(WHAT YOU ARE ASKED TO DO): Output only the stretch of the listing that starts at the line containing "44: (982, 244, 1.32)" and ends at the line containing "56: (835, 148, 1.39)", reproduced exactly with both ends.
INPUT MATERIAL: Begin
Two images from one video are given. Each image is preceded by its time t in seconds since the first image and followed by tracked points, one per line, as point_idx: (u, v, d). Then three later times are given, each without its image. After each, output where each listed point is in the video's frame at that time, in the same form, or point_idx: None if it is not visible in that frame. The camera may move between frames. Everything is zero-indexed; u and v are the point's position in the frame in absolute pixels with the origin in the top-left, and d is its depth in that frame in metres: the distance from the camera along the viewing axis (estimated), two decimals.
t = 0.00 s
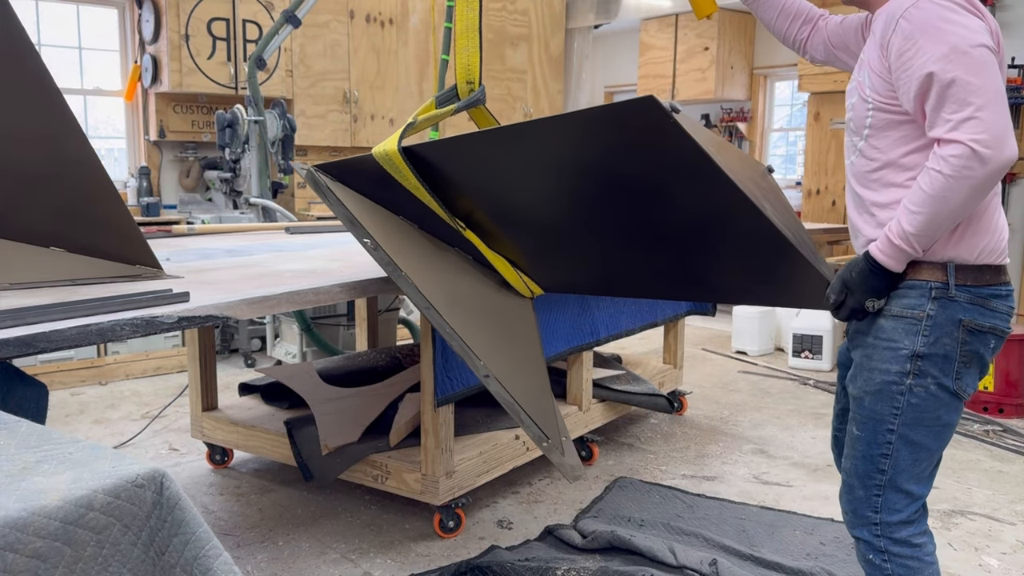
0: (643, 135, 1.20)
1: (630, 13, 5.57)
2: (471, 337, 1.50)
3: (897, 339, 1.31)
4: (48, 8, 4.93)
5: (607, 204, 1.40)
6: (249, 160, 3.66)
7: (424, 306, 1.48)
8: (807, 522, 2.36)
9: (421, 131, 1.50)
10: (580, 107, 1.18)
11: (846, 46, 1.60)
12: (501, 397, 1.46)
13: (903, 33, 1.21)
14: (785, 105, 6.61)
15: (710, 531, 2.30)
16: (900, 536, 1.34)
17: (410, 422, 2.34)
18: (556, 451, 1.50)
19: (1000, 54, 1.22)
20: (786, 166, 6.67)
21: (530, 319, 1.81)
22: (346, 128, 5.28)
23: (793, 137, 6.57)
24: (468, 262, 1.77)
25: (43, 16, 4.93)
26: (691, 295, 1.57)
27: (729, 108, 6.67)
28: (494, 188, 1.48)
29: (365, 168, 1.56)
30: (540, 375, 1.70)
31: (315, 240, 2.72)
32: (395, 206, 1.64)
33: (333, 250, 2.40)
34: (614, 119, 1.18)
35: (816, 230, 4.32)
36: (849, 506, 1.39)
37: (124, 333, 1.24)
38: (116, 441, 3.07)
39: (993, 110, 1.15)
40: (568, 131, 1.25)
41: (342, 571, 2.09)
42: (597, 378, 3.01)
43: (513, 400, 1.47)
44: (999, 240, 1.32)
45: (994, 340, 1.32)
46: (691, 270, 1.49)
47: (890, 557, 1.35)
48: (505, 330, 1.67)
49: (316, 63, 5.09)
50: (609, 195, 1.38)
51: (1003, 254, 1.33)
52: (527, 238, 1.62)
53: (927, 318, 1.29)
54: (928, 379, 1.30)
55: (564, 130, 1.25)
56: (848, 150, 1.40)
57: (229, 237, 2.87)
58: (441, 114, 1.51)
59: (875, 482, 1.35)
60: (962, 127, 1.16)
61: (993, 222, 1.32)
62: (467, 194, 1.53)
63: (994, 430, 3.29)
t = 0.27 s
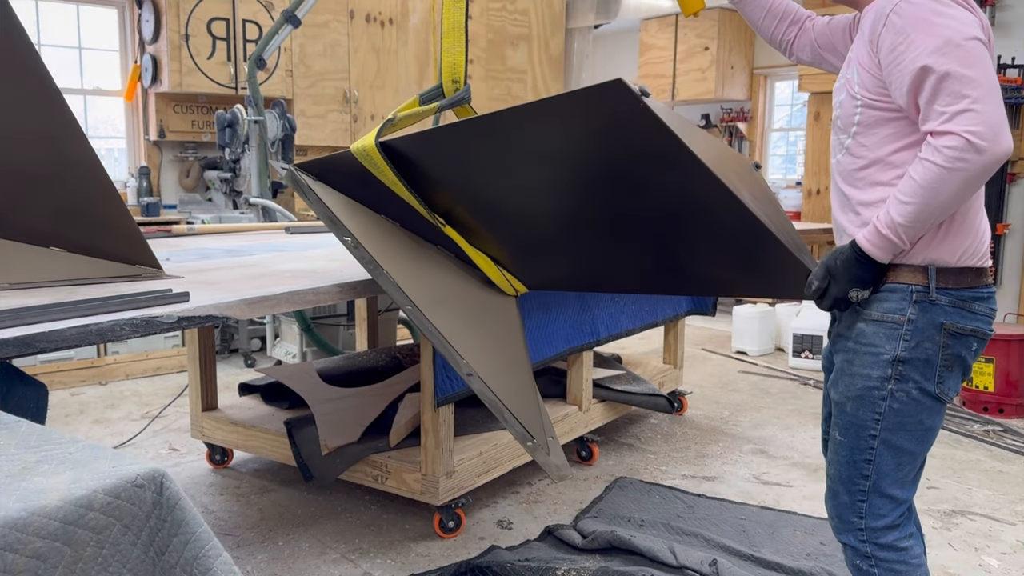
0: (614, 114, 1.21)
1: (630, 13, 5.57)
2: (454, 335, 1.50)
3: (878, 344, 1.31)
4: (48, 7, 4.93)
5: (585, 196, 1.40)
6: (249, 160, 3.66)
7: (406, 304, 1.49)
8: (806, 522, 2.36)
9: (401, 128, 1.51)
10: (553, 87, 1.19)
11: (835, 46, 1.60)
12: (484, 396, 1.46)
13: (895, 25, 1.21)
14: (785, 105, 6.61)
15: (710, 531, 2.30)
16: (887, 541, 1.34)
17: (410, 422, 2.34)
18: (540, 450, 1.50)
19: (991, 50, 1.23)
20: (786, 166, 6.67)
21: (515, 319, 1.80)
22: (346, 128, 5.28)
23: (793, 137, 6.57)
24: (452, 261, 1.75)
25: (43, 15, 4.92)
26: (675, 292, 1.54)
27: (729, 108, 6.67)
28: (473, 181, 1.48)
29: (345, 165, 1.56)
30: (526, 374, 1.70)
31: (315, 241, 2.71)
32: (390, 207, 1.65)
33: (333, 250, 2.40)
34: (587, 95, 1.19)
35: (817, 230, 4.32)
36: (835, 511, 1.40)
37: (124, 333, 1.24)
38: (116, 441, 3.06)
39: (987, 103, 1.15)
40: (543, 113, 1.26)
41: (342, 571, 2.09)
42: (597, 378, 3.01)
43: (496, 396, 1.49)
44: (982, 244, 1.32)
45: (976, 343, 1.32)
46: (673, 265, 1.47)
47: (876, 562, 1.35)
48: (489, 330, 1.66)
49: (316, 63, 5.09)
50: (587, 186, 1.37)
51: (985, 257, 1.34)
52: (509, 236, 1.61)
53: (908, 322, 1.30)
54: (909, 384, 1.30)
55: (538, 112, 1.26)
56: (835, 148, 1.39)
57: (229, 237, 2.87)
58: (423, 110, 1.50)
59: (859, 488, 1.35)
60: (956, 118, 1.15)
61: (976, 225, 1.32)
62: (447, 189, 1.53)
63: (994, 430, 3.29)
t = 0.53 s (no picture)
0: (588, 100, 1.20)
1: (630, 13, 5.57)
2: (443, 331, 1.50)
3: (874, 354, 1.31)
4: (48, 8, 4.93)
5: (568, 185, 1.39)
6: (250, 160, 3.65)
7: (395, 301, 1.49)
8: (807, 522, 2.36)
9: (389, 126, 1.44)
10: (526, 73, 1.18)
11: (820, 52, 1.61)
12: (477, 391, 1.47)
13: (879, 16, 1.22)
14: (785, 105, 6.62)
15: (710, 531, 2.30)
16: (889, 553, 1.33)
17: (410, 422, 2.34)
18: (535, 446, 1.48)
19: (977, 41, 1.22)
20: (786, 166, 6.67)
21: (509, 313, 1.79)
22: (346, 128, 5.29)
23: (793, 137, 6.58)
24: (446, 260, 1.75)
25: (43, 15, 4.92)
26: (661, 271, 1.55)
27: (729, 108, 6.67)
28: (455, 175, 1.46)
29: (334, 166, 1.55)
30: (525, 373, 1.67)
31: (315, 241, 2.71)
32: (388, 208, 1.65)
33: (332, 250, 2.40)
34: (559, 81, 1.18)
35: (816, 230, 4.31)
36: (836, 523, 1.38)
37: (124, 332, 1.24)
38: (116, 442, 3.06)
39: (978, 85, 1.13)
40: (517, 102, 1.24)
41: (342, 571, 2.09)
42: (597, 378, 3.00)
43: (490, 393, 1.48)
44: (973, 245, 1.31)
45: (974, 349, 1.32)
46: (657, 247, 1.47)
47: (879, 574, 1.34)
48: (482, 326, 1.65)
49: (316, 63, 5.10)
50: (569, 174, 1.36)
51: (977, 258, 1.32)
52: (495, 229, 1.60)
53: (904, 330, 1.29)
54: (907, 393, 1.29)
55: (514, 102, 1.25)
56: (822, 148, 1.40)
57: (229, 237, 2.87)
58: (411, 109, 1.41)
59: (859, 500, 1.34)
60: (945, 102, 1.14)
61: (966, 226, 1.31)
62: (430, 184, 1.52)
63: (994, 430, 3.29)
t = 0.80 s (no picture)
0: (563, 92, 1.20)
1: (630, 13, 5.57)
2: (437, 324, 1.50)
3: (856, 353, 1.30)
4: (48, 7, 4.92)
5: (555, 176, 1.39)
6: (249, 160, 3.64)
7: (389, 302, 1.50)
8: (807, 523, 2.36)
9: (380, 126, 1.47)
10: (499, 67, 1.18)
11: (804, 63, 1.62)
12: (473, 388, 1.46)
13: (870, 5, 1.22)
14: (786, 105, 6.61)
15: (710, 531, 2.30)
16: (886, 549, 1.32)
17: (410, 422, 2.34)
18: (533, 441, 1.46)
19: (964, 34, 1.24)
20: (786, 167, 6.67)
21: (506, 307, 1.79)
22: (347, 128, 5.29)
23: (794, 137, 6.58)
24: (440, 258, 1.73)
25: (43, 15, 4.92)
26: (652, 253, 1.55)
27: (730, 108, 6.66)
28: (443, 169, 1.47)
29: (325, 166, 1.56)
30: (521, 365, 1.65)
31: (315, 241, 2.71)
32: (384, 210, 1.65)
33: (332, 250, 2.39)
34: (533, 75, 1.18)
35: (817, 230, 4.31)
36: (830, 525, 1.37)
37: (124, 333, 1.24)
38: (116, 442, 3.06)
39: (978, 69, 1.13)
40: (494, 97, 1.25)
41: (342, 572, 2.09)
42: (598, 378, 3.00)
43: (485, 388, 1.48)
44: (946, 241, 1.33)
45: (953, 343, 1.32)
46: (648, 233, 1.47)
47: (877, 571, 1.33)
48: (479, 321, 1.65)
49: (316, 63, 5.09)
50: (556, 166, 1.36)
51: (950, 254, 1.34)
52: (485, 223, 1.60)
53: (884, 328, 1.29)
54: (891, 390, 1.29)
55: (493, 97, 1.25)
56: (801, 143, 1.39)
57: (230, 237, 2.87)
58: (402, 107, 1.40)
59: (852, 499, 1.33)
60: (945, 85, 1.13)
61: (941, 222, 1.32)
62: (418, 180, 1.53)
63: (994, 430, 3.29)
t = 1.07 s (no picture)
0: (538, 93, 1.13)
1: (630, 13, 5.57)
2: (433, 324, 1.55)
3: (816, 349, 1.31)
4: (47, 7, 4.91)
5: (543, 177, 1.32)
6: (249, 160, 3.64)
7: (385, 302, 1.55)
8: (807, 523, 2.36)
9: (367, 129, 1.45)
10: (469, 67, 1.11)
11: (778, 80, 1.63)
12: (470, 384, 1.52)
13: None
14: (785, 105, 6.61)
15: (711, 531, 2.30)
16: (865, 538, 1.32)
17: (410, 422, 2.34)
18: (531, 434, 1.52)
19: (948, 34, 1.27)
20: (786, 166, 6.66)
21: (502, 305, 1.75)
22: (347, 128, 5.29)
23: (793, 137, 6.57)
24: (433, 257, 1.73)
25: (43, 15, 4.92)
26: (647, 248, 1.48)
27: (729, 108, 6.66)
28: (430, 169, 1.42)
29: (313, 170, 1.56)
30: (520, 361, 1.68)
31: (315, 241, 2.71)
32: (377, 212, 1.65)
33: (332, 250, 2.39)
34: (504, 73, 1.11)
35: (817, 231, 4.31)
36: (809, 519, 1.36)
37: (124, 332, 1.24)
38: (116, 441, 3.07)
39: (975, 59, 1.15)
40: (471, 97, 1.18)
41: (341, 572, 2.09)
42: (597, 378, 3.00)
43: (480, 383, 1.53)
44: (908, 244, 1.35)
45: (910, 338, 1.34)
46: (640, 230, 1.40)
47: (859, 560, 1.33)
48: (474, 317, 1.66)
49: (316, 63, 5.10)
50: (543, 168, 1.30)
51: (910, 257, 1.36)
52: (476, 222, 1.55)
53: (843, 323, 1.30)
54: (853, 383, 1.30)
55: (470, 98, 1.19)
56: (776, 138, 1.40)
57: (230, 237, 2.87)
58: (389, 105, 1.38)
59: (828, 490, 1.33)
60: (944, 72, 1.14)
61: (904, 225, 1.34)
62: (406, 179, 1.48)
63: (994, 430, 3.29)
INPUT MATERIAL: End
(COMPLETED EXERCISE):
44: (982, 244, 1.32)
45: (976, 343, 1.32)
46: (673, 265, 1.47)
47: (876, 562, 1.35)
48: (489, 330, 1.66)
49: (316, 63, 5.09)
50: (587, 186, 1.37)
51: (985, 257, 1.34)
52: (509, 236, 1.61)
53: (908, 322, 1.30)
54: (909, 384, 1.30)
55: (538, 112, 1.26)
56: (835, 148, 1.39)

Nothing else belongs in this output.